Article courtesy of Sara Jerome | November 7, 2014 | Water Online | Shared as educational material
As new technologies promise to treat fracking wastewater to a point where it can be reused, there’s a new question: Is it clean enough to drink?
Probably not, says researchers. Returning fracking wastewater to the environment “is just as risky as dumping any municipal treated wastewater back into rivers. As runoff, it is safe but it shouldn’t be done in volume. In the case of fracking wastewater, existing facilities are not equipped to thoroughly deal with halides so until they are ready, it’s simply better to use fracking wastewater for fracking,” Science 2.0 reported.
The study, published in Environmental Science & Technology, focused on the contents of fracking wastewater. Part of the problem is what happens in the treatment process.
“Most sites recycle the water but one approach has [been] to treat it in municipal or commercial treatment plants and then release it into rivers and other surface waters. The problem is these plants don’t do a good job at removing halides. While there is no evidence yet, there is concern that halide-contaminated surface water subsequently treated for drinking purposes with conventional methods, such as chlorination or ozonation, could lead to the formation of toxic byproducts,” Science 2.0 reported.
Even a little bit of frac water appears to pose a threat in the environment.
“The study showed that even a small fraction, as low as 0.01 percent up to 0.1 percent of hydraulic fracturing fluids in disinfected river water that is used for drinking could result in the formation of disinfection byproducts in drinking water utilities located downstream from disposal or spill sites of hydraulic fracturing fluids,” according to the website of Avner Vengosh, a Duke University professor who helped lead the study.
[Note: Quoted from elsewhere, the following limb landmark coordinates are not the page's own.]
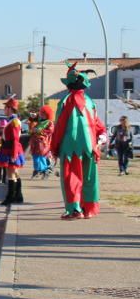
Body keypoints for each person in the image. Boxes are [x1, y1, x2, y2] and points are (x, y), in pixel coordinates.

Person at [50, 62, 105, 219]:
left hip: (70, 147)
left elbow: (59, 127)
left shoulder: (66, 102)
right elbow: (97, 124)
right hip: (90, 147)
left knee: (71, 178)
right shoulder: (89, 102)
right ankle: (88, 209)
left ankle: (75, 210)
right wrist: (100, 138)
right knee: (89, 178)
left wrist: (55, 147)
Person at [0, 96, 25, 205]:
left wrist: (13, 154)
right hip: (10, 148)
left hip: (11, 149)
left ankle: (10, 197)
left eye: (5, 107)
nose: (4, 110)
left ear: (10, 108)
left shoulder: (14, 121)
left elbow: (14, 138)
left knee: (11, 174)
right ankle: (18, 196)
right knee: (15, 173)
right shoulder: (13, 120)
The study contained suggestions for how fracking wastewater should be approached.
“The results suggest that total elimination of [fracking wastewater] discharge and/or installation of halide-specific removal techniques in centralized brine treatment facilities may be a better strategy to mitigate impacts on downstream drinking water treatment plants than altering disinfection strategies. The potential formation of multiple [disinfection byproducts] in drinking water utilities in areas of shale gas development requires comprehensive monitoring plans beyond the common regulated [disinfection byproducts],” the study said.